命日が近づくと、時間がゆっくり流れるように感じられます。
季節がめぐり、またこの日を迎えるたびに、あの子の存在が今も心の中で生きていることを改めて感じる――そんな瞬間があるのではないでしょうか。


命日とは、悲しみを思い出す日であると同時に、「つながり」を確かめる日でもあります。
あの日からどれほどの時間が過ぎても、あの子の姿を思い浮かべると胸が温かくなったり、少し涙がにじんだりする――その気持ちは、今も変わらずに愛している証拠です。

秋は、そんな想いに静かに寄り添ってくれる季節です。
木々が葉を落とし、虫の声が遠ざかり、空が少しずつ高くなっていく。自然が次の季節の準備を始めるように、私たちの心もまた、何かを手放し、新しい何かを受け入れる準備をしていきます。

命日は、まさに心の“節目”。
悲しみの中にも、少しずつ穏やかな光が差し込み始める日です。
手を合わせるその時間は、過去に戻るためではなく、今と向き合うためのもの。あの子と過ごした日々を思い出しながら、「ありがとう」「また会おうね」と言葉を紡ぐことで、私たちは前を向いて生きていく力を取り戻していきます。

季節のめぐりは、命のめぐり。
散っていった葉が土に還り、やがて新しい芽を育てるように、別れは決して終わりではありません。
姿は見えなくなっても、愛した記憶は心の中に根を張り、日々の暮らしの中で新しい形をとって生き続けているのです。
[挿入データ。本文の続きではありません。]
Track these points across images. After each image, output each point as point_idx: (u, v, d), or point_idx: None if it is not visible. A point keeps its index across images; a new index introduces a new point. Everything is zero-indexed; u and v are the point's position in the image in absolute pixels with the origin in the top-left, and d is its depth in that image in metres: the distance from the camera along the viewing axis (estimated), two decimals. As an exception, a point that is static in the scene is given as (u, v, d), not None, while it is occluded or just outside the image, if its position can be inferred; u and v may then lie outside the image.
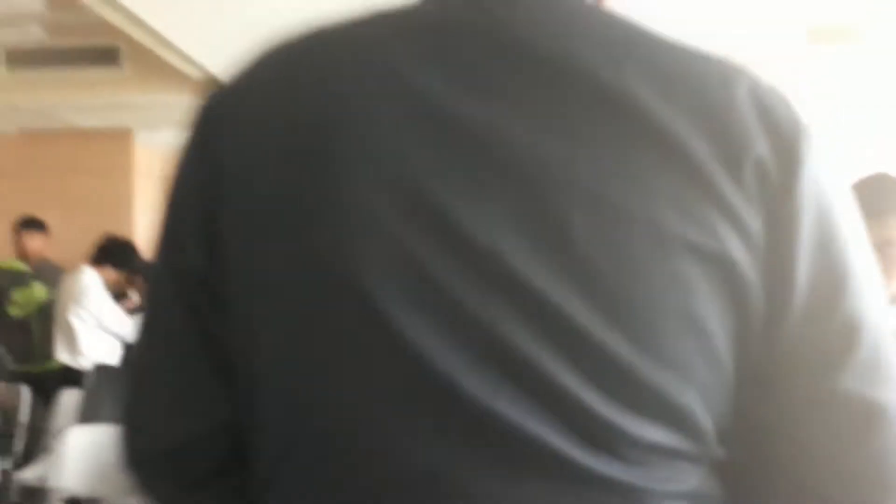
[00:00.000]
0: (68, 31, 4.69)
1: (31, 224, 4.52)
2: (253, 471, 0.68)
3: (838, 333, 0.62)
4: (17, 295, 4.29)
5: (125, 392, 0.76)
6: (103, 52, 4.78)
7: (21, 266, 4.48)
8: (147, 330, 0.73)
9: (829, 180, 0.64)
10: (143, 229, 5.75)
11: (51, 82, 4.90)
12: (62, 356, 4.16)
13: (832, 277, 0.62)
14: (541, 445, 0.57)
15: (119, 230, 5.35)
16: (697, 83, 0.62)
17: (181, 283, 0.68)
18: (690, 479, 0.61)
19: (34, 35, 4.77)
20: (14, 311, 4.28)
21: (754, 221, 0.60)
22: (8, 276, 4.42)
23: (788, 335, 0.61)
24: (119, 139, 5.67)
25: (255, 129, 0.65)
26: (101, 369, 4.00)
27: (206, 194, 0.66)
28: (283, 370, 0.64)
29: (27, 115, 5.24)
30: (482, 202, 0.58)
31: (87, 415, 3.65)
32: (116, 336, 4.26)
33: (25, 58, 4.86)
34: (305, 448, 0.64)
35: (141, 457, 0.74)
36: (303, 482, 0.64)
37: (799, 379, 0.62)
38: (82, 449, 3.12)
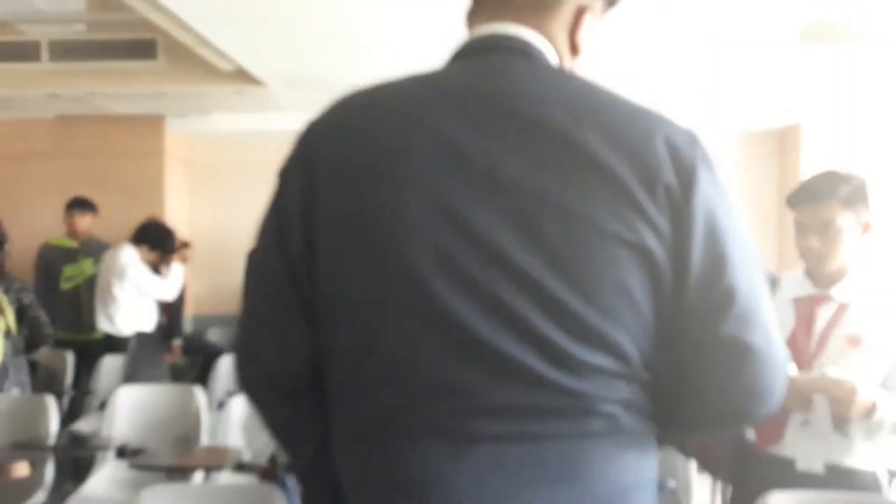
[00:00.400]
0: (108, 25, 5.00)
1: (82, 204, 4.88)
2: (327, 390, 1.01)
3: (720, 297, 0.93)
4: (68, 270, 4.66)
5: (236, 332, 1.10)
6: (141, 44, 5.10)
7: (71, 243, 4.84)
8: (256, 290, 1.05)
9: (716, 195, 0.95)
10: (173, 208, 6.07)
11: (90, 73, 5.17)
12: (104, 325, 4.53)
13: (715, 261, 0.93)
14: (522, 365, 0.91)
15: (150, 209, 5.66)
16: (630, 133, 0.95)
17: (286, 258, 1.00)
18: (623, 391, 0.93)
19: (75, 28, 5.09)
20: (65, 285, 4.66)
21: (664, 224, 0.92)
22: (60, 252, 4.80)
23: (687, 298, 0.93)
24: (151, 124, 5.95)
25: (337, 152, 0.99)
26: (141, 336, 4.39)
27: (304, 195, 0.99)
28: (352, 317, 0.97)
29: (66, 103, 5.53)
30: (485, 210, 0.92)
31: (130, 376, 4.03)
32: (158, 300, 4.66)
33: (67, 49, 5.19)
34: (364, 369, 0.97)
35: (251, 378, 1.08)
36: (360, 392, 0.97)
37: (695, 327, 0.94)
38: (130, 405, 3.50)
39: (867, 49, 4.27)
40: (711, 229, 0.94)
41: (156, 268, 4.81)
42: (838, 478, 1.89)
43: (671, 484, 2.71)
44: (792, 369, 1.86)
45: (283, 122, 6.03)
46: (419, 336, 0.93)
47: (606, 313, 0.91)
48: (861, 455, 1.91)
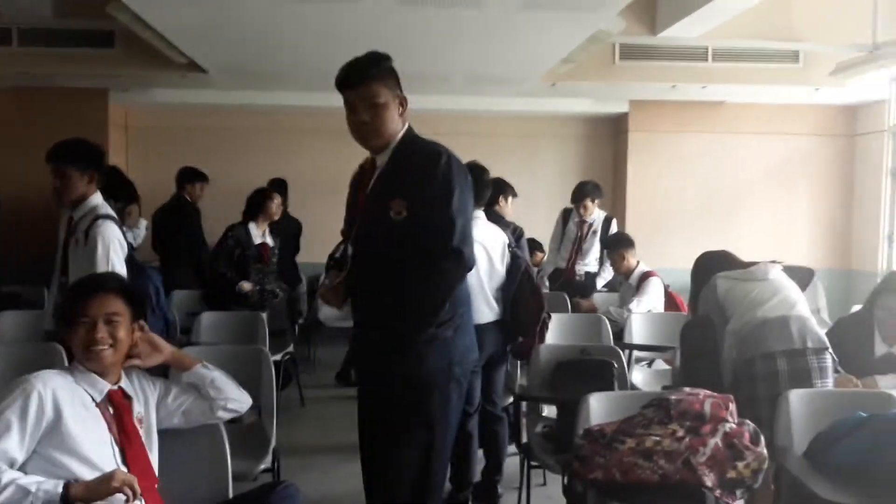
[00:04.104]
0: (72, 15, 6.05)
1: (201, 177, 6.44)
2: None
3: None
4: None
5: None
6: (100, 35, 6.17)
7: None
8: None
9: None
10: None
11: (54, 57, 6.21)
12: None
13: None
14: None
15: (96, 169, 6.81)
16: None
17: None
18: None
19: (43, 18, 6.11)
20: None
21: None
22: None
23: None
24: (96, 97, 7.05)
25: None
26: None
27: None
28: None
29: (27, 78, 6.54)
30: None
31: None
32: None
33: (34, 36, 6.20)
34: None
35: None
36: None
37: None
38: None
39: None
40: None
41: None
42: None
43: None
44: None
45: (210, 97, 7.30)
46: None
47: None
48: None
命日を迎えるたびに、私たちはあの子との関係を少しずつ“育て直して”いるのかもしれません。
最初の頃は「どうしていなくなってしまったの?」という喪失の涙が流れます。けれど年月が経つうちに、「あの子がいてくれたから今の自分がある」と思えるようになっていく。
それは、悲しみの先にある“感謝”というやさしい感情への変化。命日はその“心の成長”を感じる日でもあるのです。

手元に残った首輪、写真、毛の一本。どれも小さなものですが、見るたびに心が動きます。
それは過去を思い出す道具ではなく、「今も一緒にいる」という証です。
供養とは、忘れないことではなく、“共に生き続ける”こと。命日という一日は、あの子との“共生”を改めて感じる大切な時間なのです。

今年もまた、季節がめぐってこの日がやってきたなら、どうか自分を責めずに、心をやさしく解きほぐしてあげてください。
「まだ泣いてしまう自分」「笑ってしまう自分」――どちらも正解です。悲しみも笑顔も、すべてあの子への愛のかたち。

お花を供えるのもよいでしょう。温かい飲み物を用意して、ゆっくりとあの子に話しかけるのも素敵です。
「こんなことがあったよ」「あなたがいなくなってからも、ちゃんと頑張ってるよ」と報告するように語りかけてみてください。きっとその声は、風に乗って届きます。

秋の夕暮れ、少し冷たい空気の中で見上げる空。
そこに浮かぶ雲の形や、淡い光の色の中に、あの子の面影を感じることがあるでしょう。
それは偶然ではなく、あの子が“今も見守っている”という合図。

季節がめぐるたびに、私たちは少しずつ変わっていきます。悲しみがやさしさに、涙が祈りに、祈りが感謝に変わっていく。
命日は、その流れの中で心が一段深くなる瞬間です。

だからこそ、どうか焦らずに。
悲しみが癒える日を無理に作ろうとしなくて大丈夫です。
季節が自然に変わるように、心もまた自然に癒えていきます。

秋の静けさの中で、そっと手を合わせましょう。
「ありがとう。これからも一緒に生きていくね」
その言葉を口にした瞬間、あなたの心の奥で何かが温かく灯るはずです。
それは、あの子の魂がそっと寄り添ってくれている証。

季節が教えてくれる“めぐり”の意味――それは、別れの中にも続いていく命の流れがあるということ。
そして、あなたが今日も生きているという事実そのものが、あの子へのいちばんの贈り物なのです。